(Transcribed page contents)
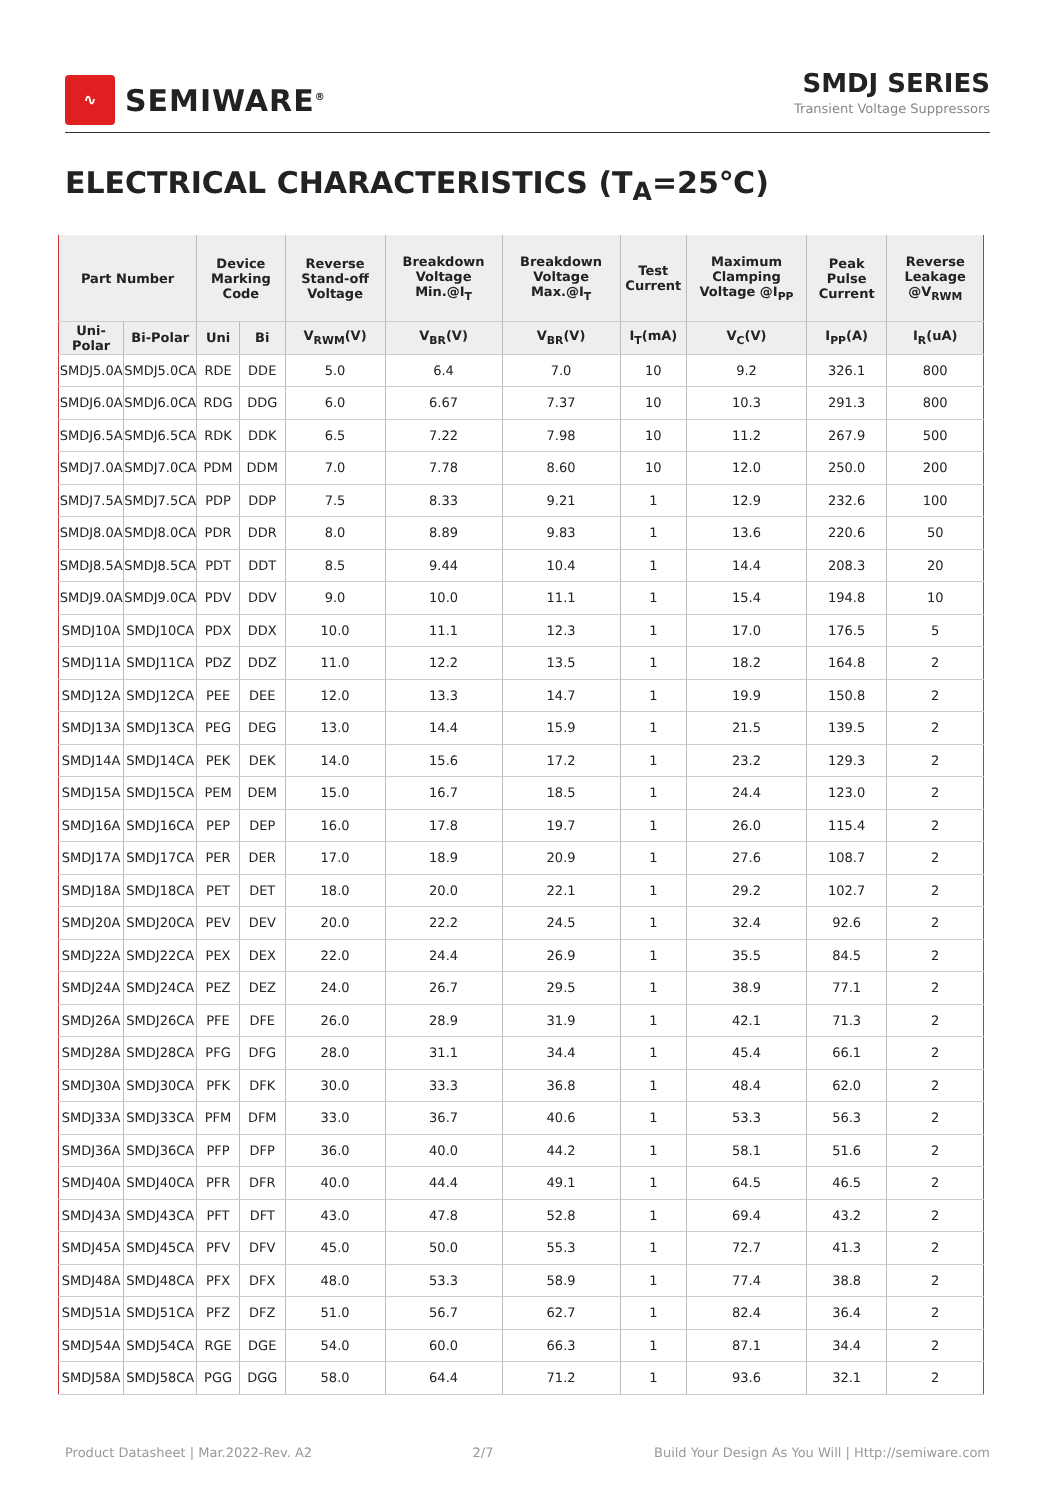∿
SEMIWARE<sup>®</sup>
SMDJ SERIES
Transient Voltage Suppressors
ELECTRICAL CHARACTERISTICS (T<sub>A</sub>=25℃)
| Part Number | | Device Marking Code | | Reverse Stand-off Voltage | Breakdown Voltage Min.@I<sub>T</sub> | Breakdown Voltage Max.@I<sub>T</sub> | Test Current | Maximum Clamping Voltage @I<sub>PP</sub> | Peak Pulse Current | Reverse Leakage @V<sub>RWM</sub> |
| --- | --- | --- | --- | --- | --- | --- | --- | --- | --- | --- |
| Uni-Polar | Bi-Polar | Uni | Bi | V<sub>RWM</sub>(V) | V<sub>BR</sub>(V) | V<sub>BR</sub>(V) | I<sub>T</sub>(mA) | V<sub>C</sub>(V) | I<sub>PP</sub>(A) | I<sub>R</sub>(uA) |
| SMDJ5.0A | SMDJ5.0CA | RDE | DDE | 5.0 | 6.4 | 7.0 | 10 | 9.2 | 326.1 | 800 |
| SMDJ6.0A | SMDJ6.0CA | RDG | DDG | 6.0 | 6.67 | 7.37 | 10 | 10.3 | 291.3 | 800 |
| SMDJ6.5A | SMDJ6.5CA | RDK | DDK | 6.5 | 7.22 | 7.98 | 10 | 11.2 | 267.9 | 500 |
| SMDJ7.0A | SMDJ7.0CA | PDM | DDM | 7.0 | 7.78 | 8.60 | 10 | 12.0 | 250.0 | 200 |
| SMDJ7.5A | SMDJ7.5CA | PDP | DDP | 7.5 | 8.33 | 9.21 | 1 | 12.9 | 232.6 | 100 |
| SMDJ8.0A | SMDJ8.0CA | PDR | DDR | 8.0 | 8.89 | 9.83 | 1 | 13.6 | 220.6 | 50 |
| SMDJ8.5A | SMDJ8.5CA | PDT | DDT | 8.5 | 9.44 | 10.4 | 1 | 14.4 | 208.3 | 20 |
| SMDJ9.0A | SMDJ9.0CA | PDV | DDV | 9.0 | 10.0 | 11.1 | 1 | 15.4 | 194.8 | 10 |
| SMDJ10A | SMDJ10CA | PDX | DDX | 10.0 | 11.1 | 12.3 | 1 | 17.0 | 176.5 | 5 |
| SMDJ11A | SMDJ11CA | PDZ | DDZ | 11.0 | 12.2 | 13.5 | 1 | 18.2 | 164.8 | 2 |
| SMDJ12A | SMDJ12CA | PEE | DEE | 12.0 | 13.3 | 14.7 | 1 | 19.9 | 150.8 | 2 |
| SMDJ13A | SMDJ13CA | PEG | DEG | 13.0 | 14.4 | 15.9 | 1 | 21.5 | 139.5 | 2 |
| SMDJ14A | SMDJ14CA | PEK | DEK | 14.0 | 15.6 | 17.2 | 1 | 23.2 | 129.3 | 2 |
| SMDJ15A | SMDJ15CA | PEM | DEM | 15.0 | 16.7 | 18.5 | 1 | 24.4 | 123.0 | 2 |
| SMDJ16A | SMDJ16CA | PEP | DEP | 16.0 | 17.8 | 19.7 | 1 | 26.0 | 115.4 | 2 |
| SMDJ17A | SMDJ17CA | PER | DER | 17.0 | 18.9 | 20.9 | 1 | 27.6 | 108.7 | 2 |
| SMDJ18A | SMDJ18CA | PET | DET | 18.0 | 20.0 | 22.1 | 1 | 29.2 | 102.7 | 2 |
| SMDJ20A | SMDJ20CA | PEV | DEV | 20.0 | 22.2 | 24.5 | 1 | 32.4 | 92.6 | 2 |
| SMDJ22A | SMDJ22CA | PEX | DEX | 22.0 | 24.4 | 26.9 | 1 | 35.5 | 84.5 | 2 |
| SMDJ24A | SMDJ24CA | PEZ | DEZ | 24.0 | 26.7 | 29.5 | 1 | 38.9 | 77.1 | 2 |
| SMDJ26A | SMDJ26CA | PFE | DFE | 26.0 | 28.9 | 31.9 | 1 | 42.1 | 71.3 | 2 |
| SMDJ28A | SMDJ28CA | PFG | DFG | 28.0 | 31.1 | 34.4 | 1 | 45.4 | 66.1 | 2 |
| SMDJ30A | SMDJ30CA | PFK | DFK | 30.0 | 33.3 | 36.8 | 1 | 48.4 | 62.0 | 2 |
| SMDJ33A | SMDJ33CA | PFM | DFM | 33.0 | 36.7 | 40.6 | 1 | 53.3 | 56.3 | 2 |
| SMDJ36A | SMDJ36CA | PFP | DFP | 36.0 | 40.0 | 44.2 | 1 | 58.1 | 51.6 | 2 |
| SMDJ40A | SMDJ40CA | PFR | DFR | 40.0 | 44.4 | 49.1 | 1 | 64.5 | 46.5 | 2 |
| SMDJ43A | SMDJ43CA | PFT | DFT | 43.0 | 47.8 | 52.8 | 1 | 69.4 | 43.2 | 2 |
| SMDJ45A | SMDJ45CA | PFV | DFV | 45.0 | 50.0 | 55.3 | 1 | 72.7 | 41.3 | 2 |
| SMDJ48A | SMDJ48CA | PFX | DFX | 48.0 | 53.3 | 58.9 | 1 | 77.4 | 38.8 | 2 |
| SMDJ51A | SMDJ51CA | PFZ | DFZ | 51.0 | 56.7 | 62.7 | 1 | 82.4 | 36.4 | 2 |
| SMDJ54A | SMDJ54CA | RGE | DGE | 54.0 | 60.0 | 66.3 | 1 | 87.1 | 34.4 | 2 |
| SMDJ58A | SMDJ58CA | PGG | DGG | 58.0 | 64.4 | 71.2 | 1 | 93.6 | 32.1 | 2 |
Product Datasheet | Mar.2022-Rev. A2 2/7 Build Your Design As You Will | Http://semiware.com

#### TASK GOAL:
Within the data above, the lines from the one with "115.4 | 2 |" to the one with "32.4 | 92.6 | 2 |" must be repeated exactly; no other line belongs in the answer.

#### EXERCISE RESULT:
| SMDJ16A | SMDJ16CA | PEP | DEP | 16.0 | 17.8 | 19.7 | 1 | 26.0 | 115.4 | 2 |
| SMDJ17A | SMDJ17CA | PER | DER | 17.0 | 18.9 | 20.9 | 1 | 27.6 | 108.7 | 2 |
| SMDJ18A | SMDJ18CA | PET | DET | 18.0 | 20.0 | 22.1 | 1 | 29.2 | 102.7 | 2 |
| SMDJ20A | SMDJ20CA | PEV | DEV | 20.0 | 22.2 | 24.5 | 1 | 32.4 | 92.6 | 2 |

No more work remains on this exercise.